Request
Word for word, restate the listing that follows and leave out the images.

::::

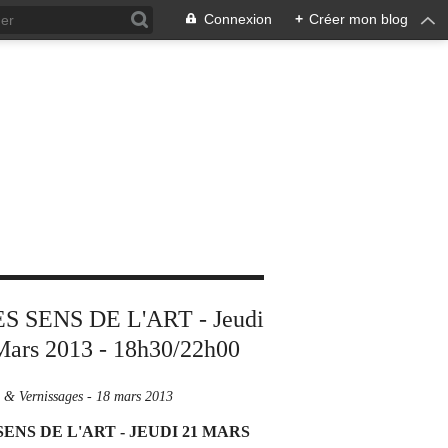
Connexion
+
Créer mon blog
s & Vernissages
-
18 mars 2013
SENS DE L'ART - JEUDI 21 MARS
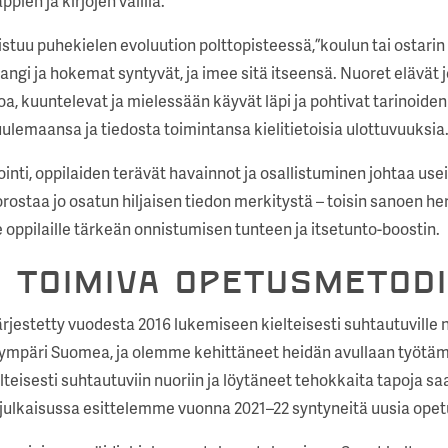
ien ja kirjojen välillä.
distuu puhekielen evoluution polttopisteessä, ”koulun tai ostarin
langi ja hokemat syntyvät, ja imee sitä itseensä. Nuoret elävät jo
, kuuntelevat ja mielessään käyvät läpi ja pohtivat tarinoiden
ulemaansa ja tiedosta toimintansa kielitietoisia ulottuvuuksia
nti, oppilaiden terävät havainnot ja osallistuminen johtaa use
orostaa jo osatun hiljaisen tiedon merkitystä – toisin sanoen he
 oppilaille tärkeän onnistumisen tunteen ja itsetunto-boostin
i toimiva opetusmetodi
ärjestetty vuodesta 2016 lukemiseen kielteisesti suhtautuville nu
ta ympäri Suomea, ja olemme kehittäneet heidän avullaan työt
lteisesti suhtautuviin nuoriin ja löytäneet tehokkaita tapoja 
 julkaisussa esittelemme vuonna 2021–22 syntyneitä uusia ope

::::

Response for this exercise
Connexion
+
Créer mon blog
s & Vernissages
-
18 mars 2013
SENS DE L'ART - JEUDI 21 MARS
ien ja kirjojen välillä.
distuu puhekielen evoluution polttopisteessä, ”koulun tai ostarin
langi ja hokemat syntyvät, ja imee sitä itseensä. Nuoret elävät jo
, kuuntelevat ja mielessään käyvät läpi ja pohtivat tarinoiden
ulemaansa ja tiedosta toimintansa kielitietoisia ulottuvuuksia
nti, oppilaiden terävät havainnot ja osallistuminen johtaa use
orostaa jo osatun hiljaisen tiedon merkitystä – toisin sanoen he
 oppilaille tärkeän onnistumisen tunteen ja itsetunto-boostin
i toimiva opetusmetodi
ärjestetty vuodesta 2016 lukemiseen kielteisesti suhtautuville nu
ta ympäri Suomea, ja olemme kehittäneet heidän avullaan työt
lteisesti suhtautuviin nuoriin ja löytäneet tehokkaita tapoja 
 julkaisussa esittelemme vuonna 2021–22 syntyneitä uusia ope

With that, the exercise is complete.